When is a board resolution necessary?

There are circumstances in which it is not possible to hold a meeting of the board of directors of a company, in which case the directors may act using a written resolution by unanimous decision. However, it is advisable to use the services of a corporate lawyer to find out in which cases such solutions are possible.

Unanimous written resolution

By the law, with the unanimous decision of the remaining directors, it is possible not to notify those directors absent from the state at the time of the meeting. However, suppose you are interested in corporate governance assistance. In that case, it is worth noting that such a written decision procedure will only have legal effect if it is approved by national law.

This procedure gives directors greater flexibility in making decisions, as they are not required to attend a traditional board meeting. Also, preparing a written resolution for directors is convenient in cases where the transactions are purely formal, and the directors will agree to the proposed actions.


Decisions of the directors, taken under a written resolution, must be unanimous so that all eligible directors (having the right to vote on the relevant issue) have the same opinion on one topic. Thus, unlike a company board meeting, the chairman does not have a second or final vote on any proposed action.

A written resolution may consist of several documents of the same form, each of which must be signed by one or more directors and becomes effective from the moment it is signed by the last director. This procedure is intended to facilitate the adoption of written resolutions when one or more directors cannot sign the same piece of paper. The signed document may be distributed electronically for signature, but the company must retain the original along with the minutes of the board in the manner prescribed by law.


As a general rule, the company’s articles of incorporation establish any quorum deemed necessary for the directors’ decision.

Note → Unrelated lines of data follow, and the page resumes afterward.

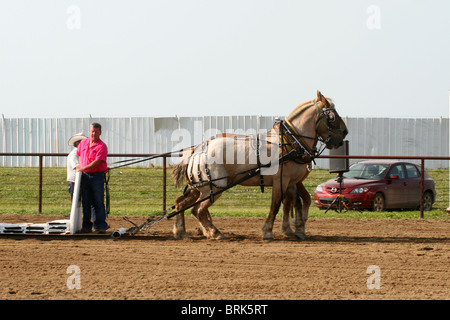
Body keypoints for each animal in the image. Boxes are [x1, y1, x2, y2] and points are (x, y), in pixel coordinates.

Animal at [172, 90, 348, 240]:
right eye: (332, 116)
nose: (344, 134)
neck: (290, 141)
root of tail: (197, 150)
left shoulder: (291, 182)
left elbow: (290, 204)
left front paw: (290, 231)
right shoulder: (280, 181)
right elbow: (276, 206)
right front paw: (268, 232)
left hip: (200, 188)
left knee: (181, 203)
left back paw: (182, 232)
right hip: (214, 187)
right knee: (197, 209)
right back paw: (214, 233)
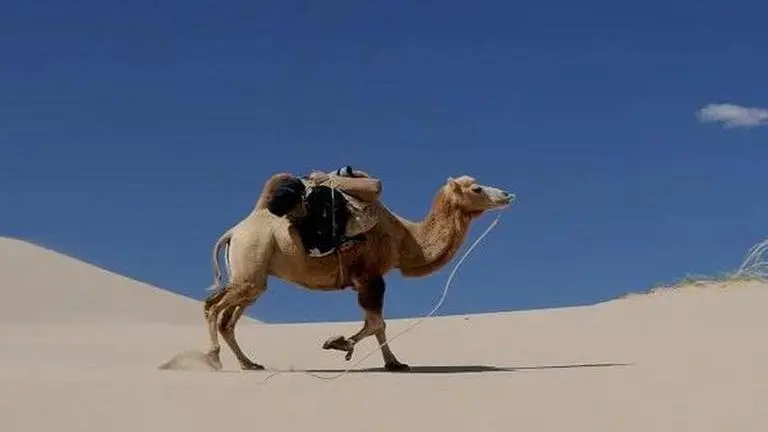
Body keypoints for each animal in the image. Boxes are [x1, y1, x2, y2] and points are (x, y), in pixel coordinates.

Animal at [202, 173, 515, 372]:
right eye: (476, 189)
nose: (507, 194)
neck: (405, 238)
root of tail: (234, 232)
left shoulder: (367, 280)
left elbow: (376, 324)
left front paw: (393, 363)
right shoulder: (370, 276)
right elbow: (377, 323)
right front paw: (340, 344)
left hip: (253, 278)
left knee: (228, 319)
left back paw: (249, 363)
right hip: (251, 262)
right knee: (212, 307)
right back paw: (214, 358)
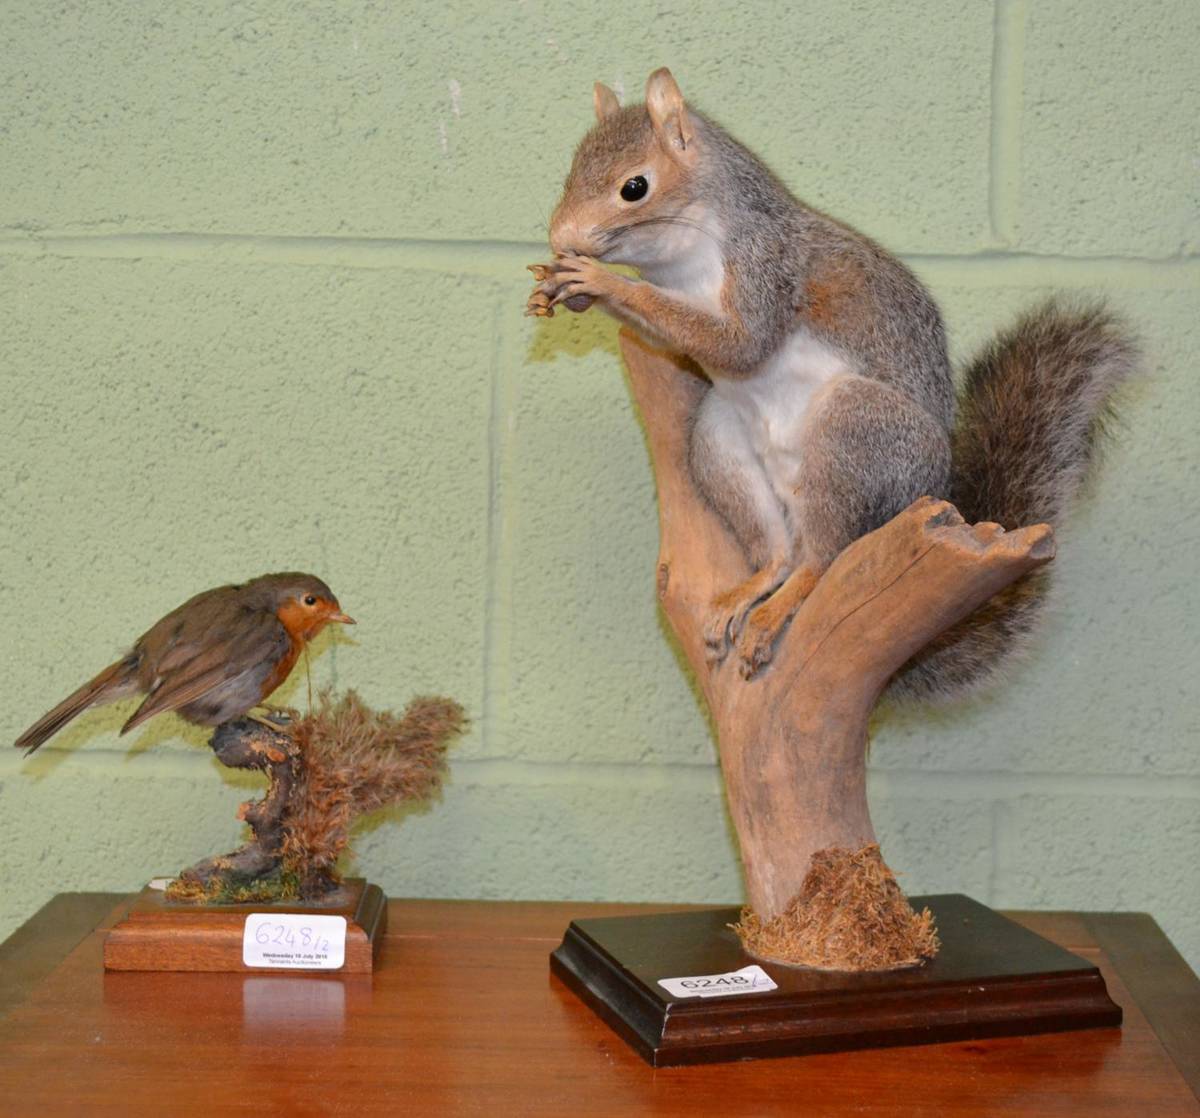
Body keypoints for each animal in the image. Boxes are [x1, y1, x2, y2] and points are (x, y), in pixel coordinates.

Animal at [527, 67, 1137, 696]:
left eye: (635, 187)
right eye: (572, 166)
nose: (561, 237)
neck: (684, 255)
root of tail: (925, 496)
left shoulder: (765, 269)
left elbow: (739, 344)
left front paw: (601, 283)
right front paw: (559, 288)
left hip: (857, 433)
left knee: (822, 559)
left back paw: (775, 611)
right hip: (719, 440)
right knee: (780, 555)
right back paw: (750, 594)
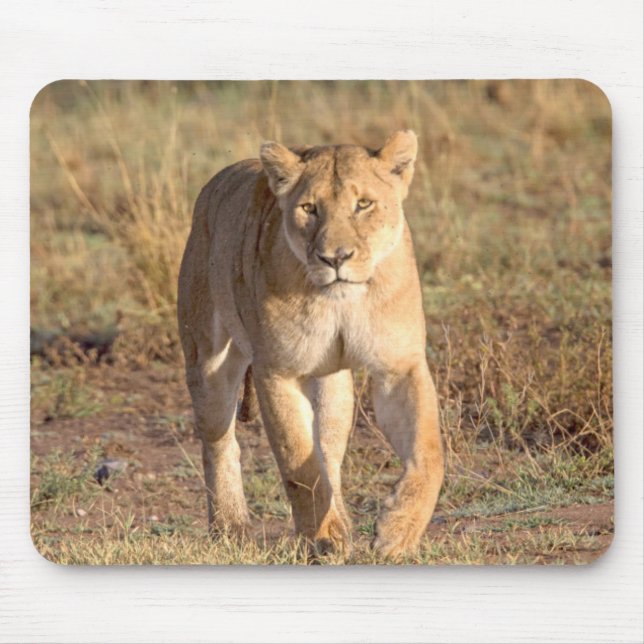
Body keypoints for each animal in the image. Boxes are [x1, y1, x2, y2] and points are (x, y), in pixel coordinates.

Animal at [177, 130, 444, 559]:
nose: (335, 258)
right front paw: (323, 538)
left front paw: (397, 533)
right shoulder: (277, 372)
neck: (342, 301)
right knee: (220, 442)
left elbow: (429, 451)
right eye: (309, 209)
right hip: (208, 364)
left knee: (328, 451)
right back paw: (231, 528)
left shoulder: (399, 366)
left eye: (363, 204)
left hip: (333, 383)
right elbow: (297, 463)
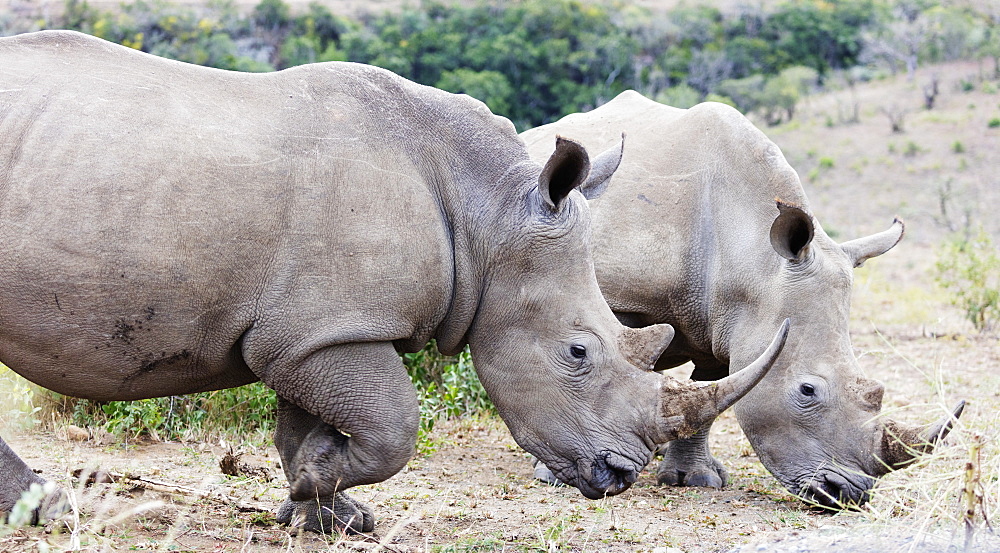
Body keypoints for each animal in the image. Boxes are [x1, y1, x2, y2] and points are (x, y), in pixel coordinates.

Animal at [0, 33, 788, 532]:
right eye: (577, 353)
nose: (621, 474)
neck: (488, 217)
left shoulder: (317, 329)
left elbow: (309, 421)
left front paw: (322, 509)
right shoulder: (325, 332)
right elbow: (393, 426)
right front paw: (317, 486)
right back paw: (50, 514)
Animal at [520, 91, 956, 508]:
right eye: (807, 391)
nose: (849, 494)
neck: (755, 259)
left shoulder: (724, 321)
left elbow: (712, 389)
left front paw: (693, 479)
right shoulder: (619, 295)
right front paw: (555, 474)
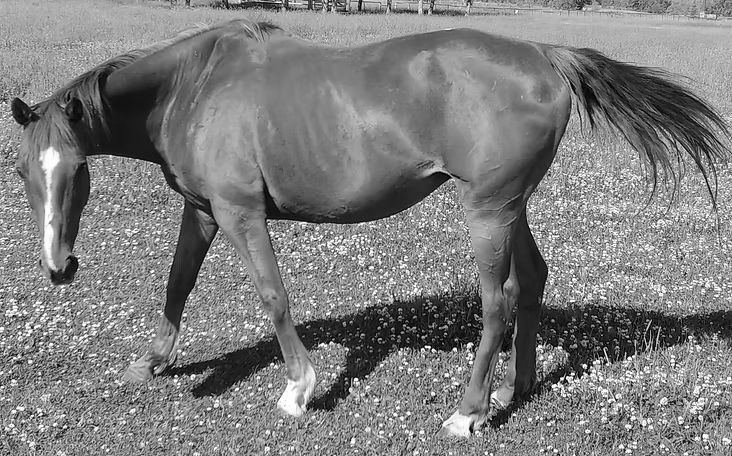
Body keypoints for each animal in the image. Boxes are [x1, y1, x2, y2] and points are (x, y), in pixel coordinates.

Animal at [10, 19, 729, 438]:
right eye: (21, 171)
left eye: (76, 171)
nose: (57, 267)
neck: (197, 85)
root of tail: (545, 55)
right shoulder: (204, 210)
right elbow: (177, 283)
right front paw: (152, 362)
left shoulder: (241, 213)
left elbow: (274, 297)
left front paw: (299, 389)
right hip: (511, 205)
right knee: (533, 281)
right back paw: (518, 386)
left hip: (487, 212)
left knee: (498, 300)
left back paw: (469, 411)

It is important to understand that even if each director has the opportunity to sign a contract, no transaction can be concluded if the number of directors involved is less than the established quorum; however, such a quorum meeting/writing is permitted if the company’s articles of association provide that the directors may act regardless of any number.

Can all company directors use written resolutions?

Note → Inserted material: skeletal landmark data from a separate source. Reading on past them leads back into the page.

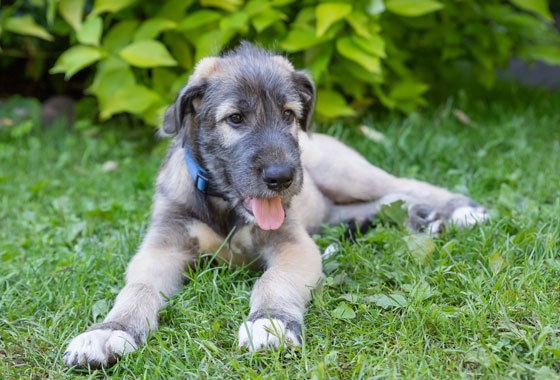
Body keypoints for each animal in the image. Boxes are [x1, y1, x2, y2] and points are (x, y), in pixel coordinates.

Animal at [63, 41, 488, 368]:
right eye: (235, 118)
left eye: (289, 114)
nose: (281, 177)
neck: (225, 205)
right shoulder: (162, 247)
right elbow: (138, 289)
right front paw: (108, 331)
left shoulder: (292, 242)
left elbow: (274, 280)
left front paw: (270, 322)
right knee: (372, 207)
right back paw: (422, 220)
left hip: (344, 171)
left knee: (402, 186)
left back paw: (456, 210)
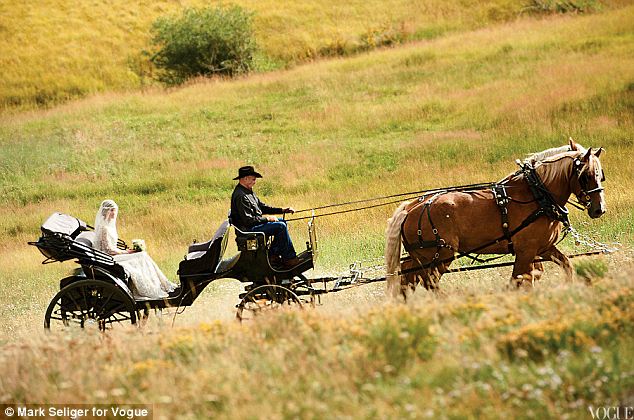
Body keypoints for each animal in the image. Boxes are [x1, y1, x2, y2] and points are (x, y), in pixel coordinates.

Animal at [382, 139, 604, 296]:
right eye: (586, 176)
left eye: (601, 174)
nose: (599, 209)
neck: (537, 193)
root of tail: (411, 207)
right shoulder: (526, 250)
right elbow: (522, 279)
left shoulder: (543, 248)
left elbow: (563, 266)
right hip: (440, 255)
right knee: (428, 281)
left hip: (421, 256)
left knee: (408, 278)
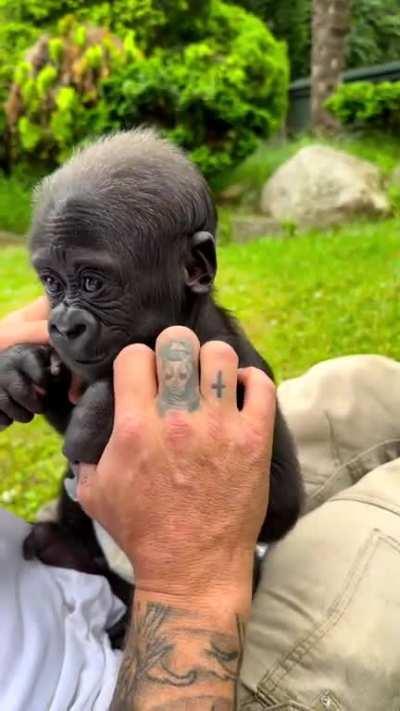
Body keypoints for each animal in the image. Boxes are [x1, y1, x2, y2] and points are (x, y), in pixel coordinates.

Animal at [0, 128, 303, 627]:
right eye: (51, 282)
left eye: (92, 282)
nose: (63, 325)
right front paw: (18, 368)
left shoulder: (241, 362)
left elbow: (280, 501)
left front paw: (105, 408)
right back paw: (65, 547)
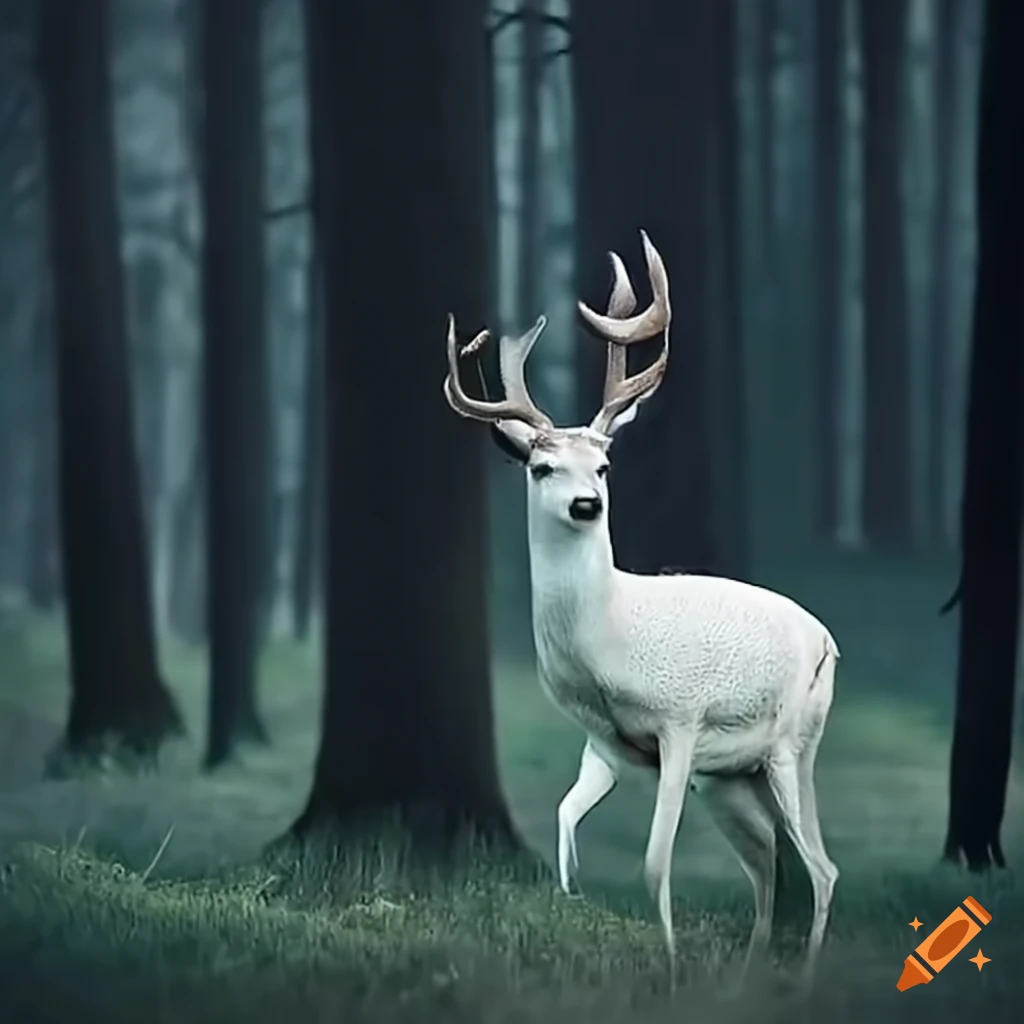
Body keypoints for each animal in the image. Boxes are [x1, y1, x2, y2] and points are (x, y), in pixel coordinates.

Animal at [442, 230, 840, 993]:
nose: (585, 504)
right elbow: (565, 820)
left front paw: (672, 965)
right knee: (769, 861)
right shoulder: (605, 741)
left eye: (603, 465)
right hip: (732, 779)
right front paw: (571, 901)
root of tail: (830, 641)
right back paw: (752, 971)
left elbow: (655, 864)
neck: (607, 638)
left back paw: (804, 977)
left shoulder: (679, 722)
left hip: (790, 744)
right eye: (541, 467)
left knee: (822, 867)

Under this law, the written resolution procedure may be applied to both private and public companies. However, given that the management of private companies can sometimes be less formal, written resolutions are more inherent in private entities.

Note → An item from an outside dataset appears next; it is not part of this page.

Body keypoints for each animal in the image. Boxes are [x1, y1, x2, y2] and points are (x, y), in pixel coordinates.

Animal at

Corporate lawyers in England point out that holding a traditional meeting of directors is necessary in cases where the transaction is controversial or if, for any reason, it is expected that the decision will not be supported unanimously. Also, the directors must always meet when they declare the company’s solvency as part of the summary approval procedure for limited activities. However, if the company’s charter provides such a possibility, then an audio or video conference of directors may be held.